县令勉为其难应下,又说他不必另安排时间去学堂,只早上晚两个时辰来县里当值便罢。

待文洵走后,县令一张老脸顿时笑成了花,旁边的小吏也跟着笑;“还是老爷运筹帷幄,我等还为着突然多出的一项银钱发愁,老爷抬抬手就给解决了。”

县令给自己倒了一小杯茶,得意道:“谁能算过你家老爷?不过话又说回来,若不是大乱将起,银钱都拨到了城防那边,我又何苦计算这点银子,文洵倒好说,他那妹妹可不是好惹的。”

想到那几日的大雨,县令悲从中来,连嘴里的茶都觉得淡了几分味道。

“这与二姑娘干系不大,她大约不会管。”

“嗯。”

“……您说,曹大人计算的城防所需银两,会不会有什么问题?”

县令瞥他一眼,晓得他在担心什么,只道:“曹恭直虽然不大牢靠,但人精明又拎得清,这事上不会做手脚的。

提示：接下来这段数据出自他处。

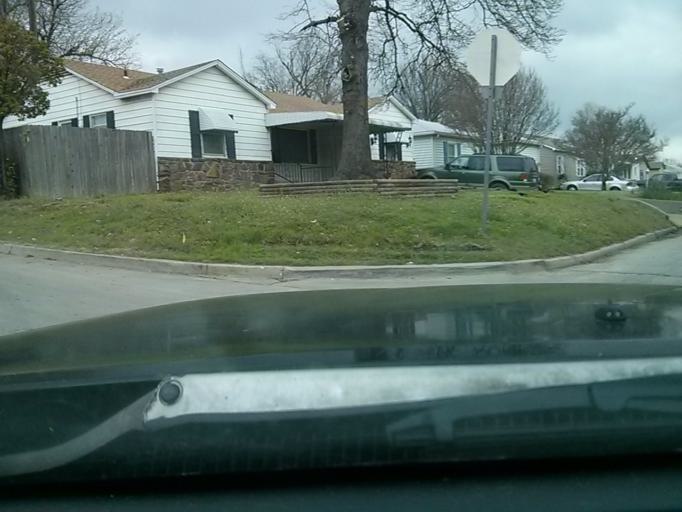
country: US
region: Oklahoma
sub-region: Tulsa County
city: Tulsa
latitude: 36.1662
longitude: -95.9133
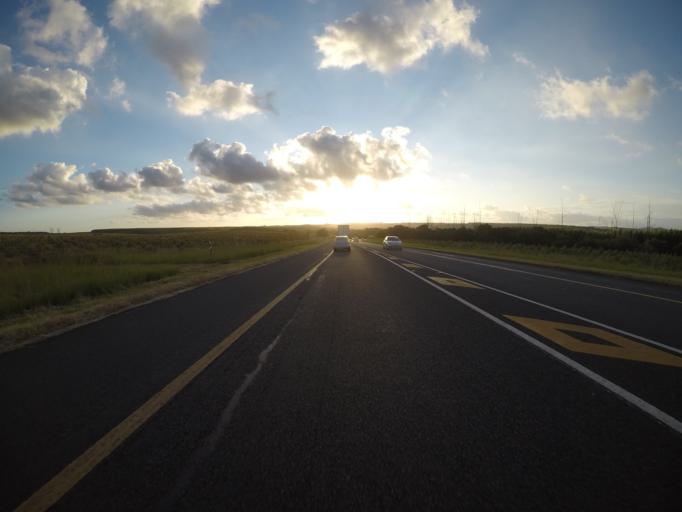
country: ZA
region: KwaZulu-Natal
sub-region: uThungulu District Municipality
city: Richards Bay
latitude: -28.6961
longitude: 32.0185
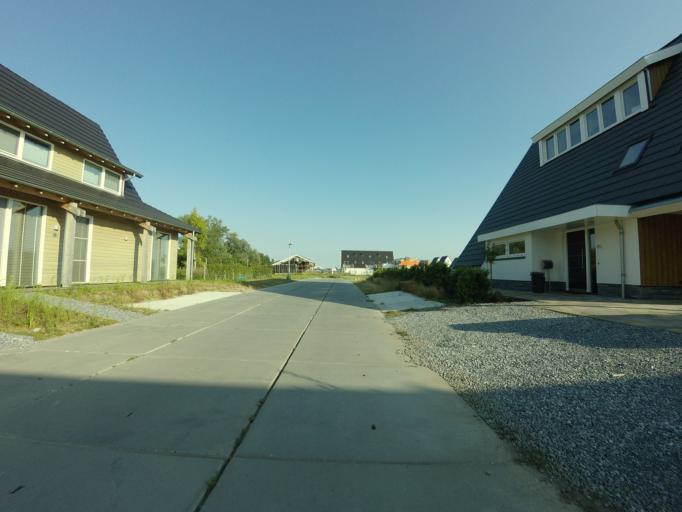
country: NL
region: South Holland
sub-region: Gemeente Nieuwkoop
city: Nieuwkoop
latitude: 52.1334
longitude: 4.7695
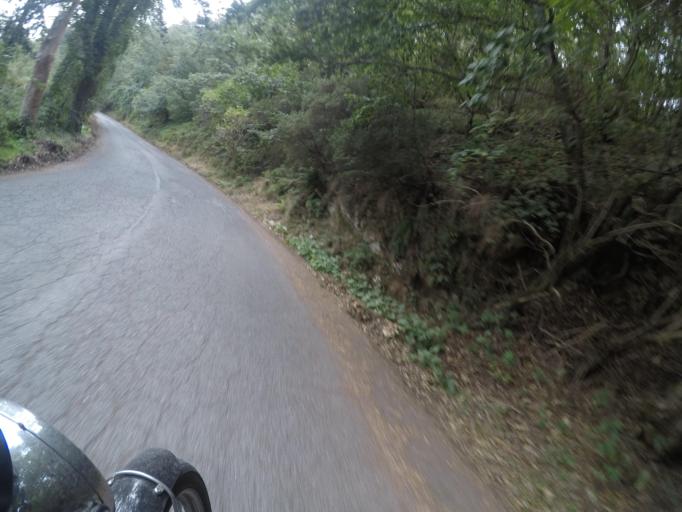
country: IT
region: Tuscany
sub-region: Provincia di Massa-Carrara
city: Fosdinovo
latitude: 44.1233
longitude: 10.0657
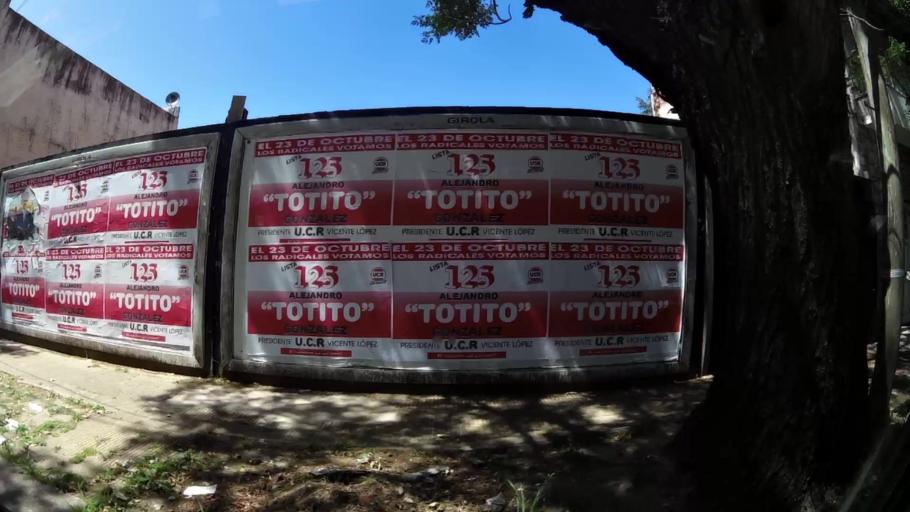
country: AR
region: Buenos Aires
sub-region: Partido de Vicente Lopez
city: Olivos
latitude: -34.5121
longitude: -58.5007
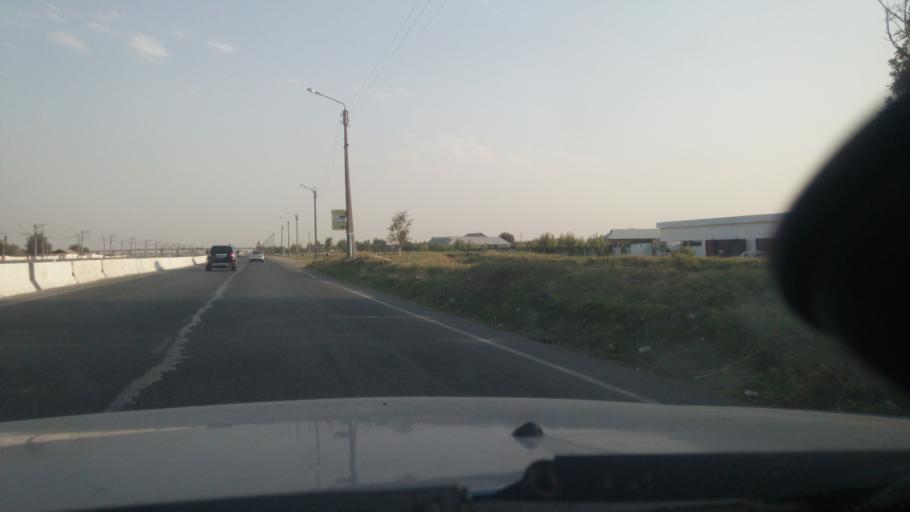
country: UZ
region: Sirdaryo
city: Guliston
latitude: 40.4832
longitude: 68.7679
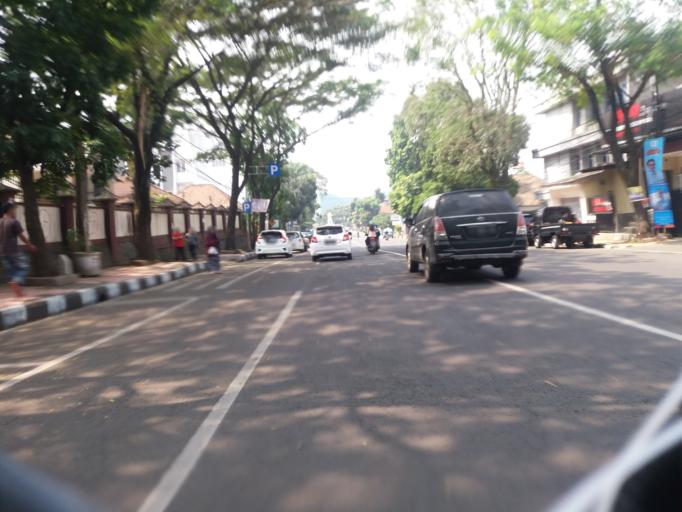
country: ID
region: West Java
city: Bandung
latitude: -6.9070
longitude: 107.6022
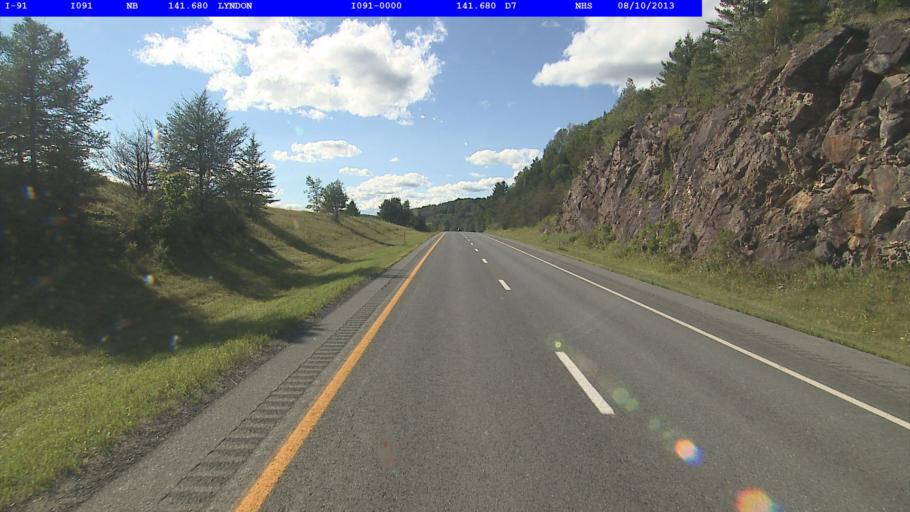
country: US
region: Vermont
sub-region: Caledonia County
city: Lyndonville
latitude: 44.5744
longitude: -72.0442
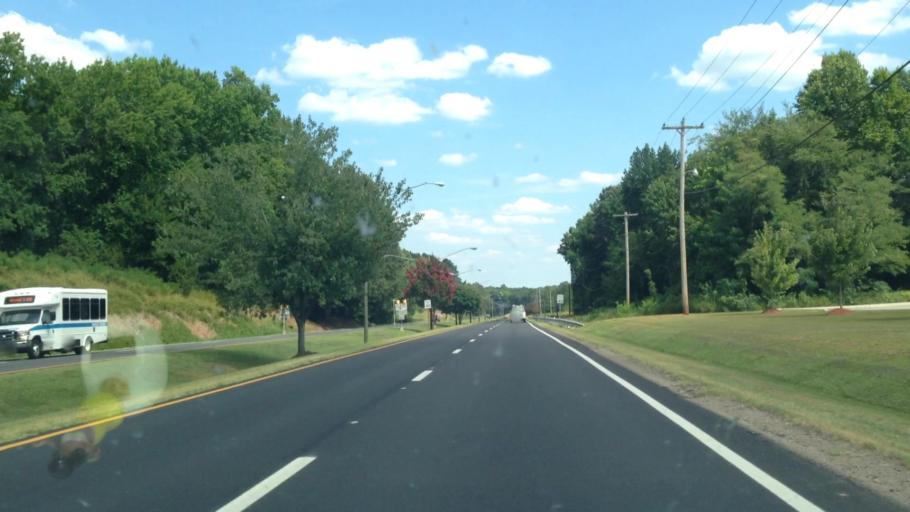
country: US
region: Virginia
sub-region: City of Danville
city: Danville
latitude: 36.5859
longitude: -79.4488
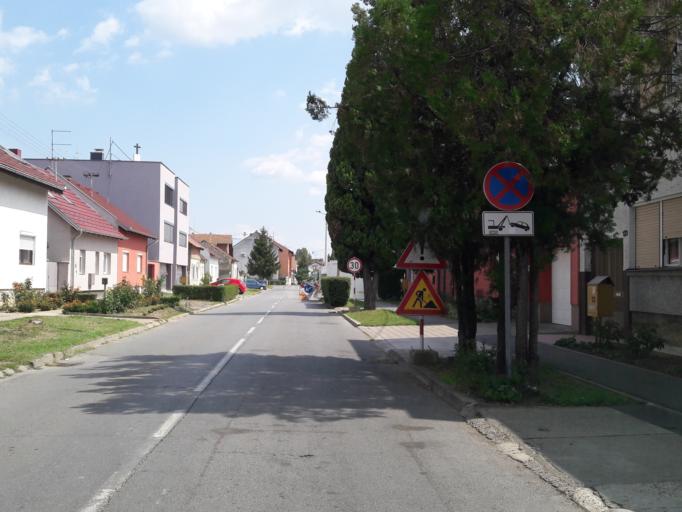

”

当晚。

文家主院厢房。

“文洵你有病吧!”一声怒喝清清楚楚地传出。

之后又有几句争执,因着压了声音的缘故听不真切。

没多时,卫雅怒气冲冲地甩门离开。

文德厚和张氏在大屋也听到了那声喊,文德厚皱眉不悦,“才成亲没几日,阿雅怎可如此?”

张氏正安置被褥,闻言翻了个白眼,“你有病啊?”

文德厚嘶了一声,不悦地看她。

“儿子房里的事,你跟着操什么闲心?”张氏铺完了被子,“还有你是不是忘了,咱家现在戴罪之身,阿雅可是正经的将门之女,嫁给你儿子你就偷着乐去吧?怎么还想摆你公爹的威风?”

“我什么时候说要摆公爹的威风了?”文德厚一时间没找到合适话反驳,顿了一下才底气不那么足地说:“从来没有女子出去当人家先生的,还是个武先生,如今又吵成这样,我是怕两人之间出嫌隙。”

“做先生也是你儿子跟县里提的,你少跟着操闲心就没嫌隙。”屋里的事都干完,张氏也不管他,自顾自解衣睡觉。

文德厚讨了个没趣,也熄灯躺下。

另一头。

卫雅出门便往西小院去,说要在文澜这借住一晚。